* **Available records**:
★ ★ ★

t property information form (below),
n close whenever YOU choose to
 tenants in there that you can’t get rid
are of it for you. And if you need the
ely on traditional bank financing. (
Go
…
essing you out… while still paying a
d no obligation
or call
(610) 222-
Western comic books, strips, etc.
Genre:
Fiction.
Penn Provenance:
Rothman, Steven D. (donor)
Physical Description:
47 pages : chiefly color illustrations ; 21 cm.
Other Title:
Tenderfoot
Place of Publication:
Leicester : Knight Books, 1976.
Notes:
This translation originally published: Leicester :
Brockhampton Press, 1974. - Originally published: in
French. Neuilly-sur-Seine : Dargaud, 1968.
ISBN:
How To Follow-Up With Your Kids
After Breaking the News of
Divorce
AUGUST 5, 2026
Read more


★ ★ ★

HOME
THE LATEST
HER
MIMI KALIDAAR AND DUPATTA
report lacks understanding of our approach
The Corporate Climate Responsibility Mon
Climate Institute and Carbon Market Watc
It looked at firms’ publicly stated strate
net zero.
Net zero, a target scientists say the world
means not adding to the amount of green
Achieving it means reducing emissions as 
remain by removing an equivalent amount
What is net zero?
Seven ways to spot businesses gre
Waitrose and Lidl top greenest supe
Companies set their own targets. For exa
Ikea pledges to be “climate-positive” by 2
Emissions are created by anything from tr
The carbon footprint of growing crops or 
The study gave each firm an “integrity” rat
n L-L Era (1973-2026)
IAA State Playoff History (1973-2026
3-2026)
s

★ ★ ★

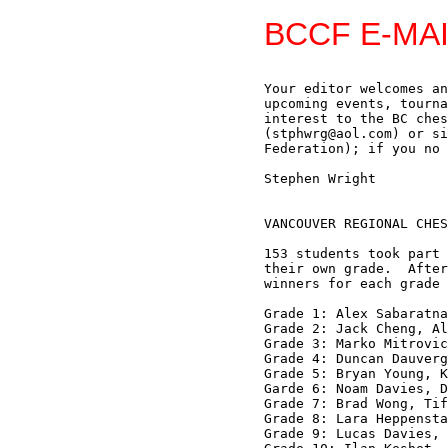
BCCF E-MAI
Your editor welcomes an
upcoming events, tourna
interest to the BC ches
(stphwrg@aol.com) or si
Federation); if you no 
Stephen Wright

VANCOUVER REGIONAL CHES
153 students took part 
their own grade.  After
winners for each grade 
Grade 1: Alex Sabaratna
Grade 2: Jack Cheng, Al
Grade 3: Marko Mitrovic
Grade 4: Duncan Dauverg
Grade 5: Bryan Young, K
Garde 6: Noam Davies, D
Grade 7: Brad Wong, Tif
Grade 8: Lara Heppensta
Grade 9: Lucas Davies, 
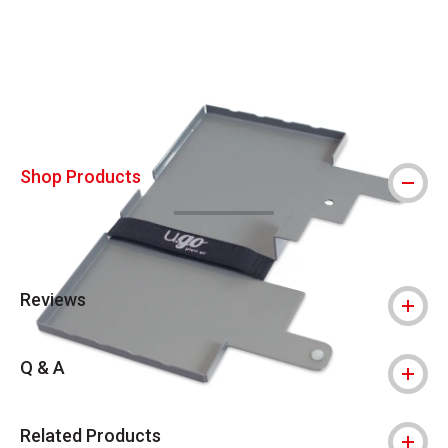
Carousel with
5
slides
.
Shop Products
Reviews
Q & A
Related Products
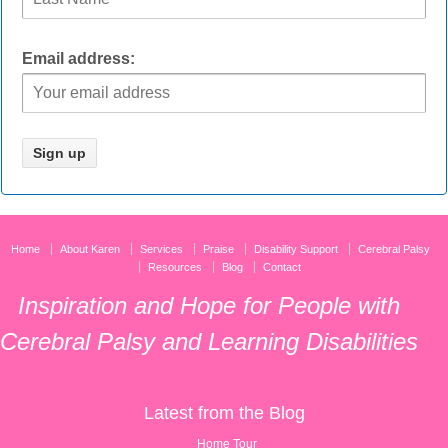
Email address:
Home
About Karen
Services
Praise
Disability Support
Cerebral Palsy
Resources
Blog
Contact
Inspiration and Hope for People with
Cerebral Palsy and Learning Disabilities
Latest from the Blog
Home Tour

★ ★ ★

* **Action item**: Find every line in the entries above that contains the word "zero" and copy each one in full.

* **Exercise answer**:
net zero.
Net zero, a target scientists say the world
What is net zero?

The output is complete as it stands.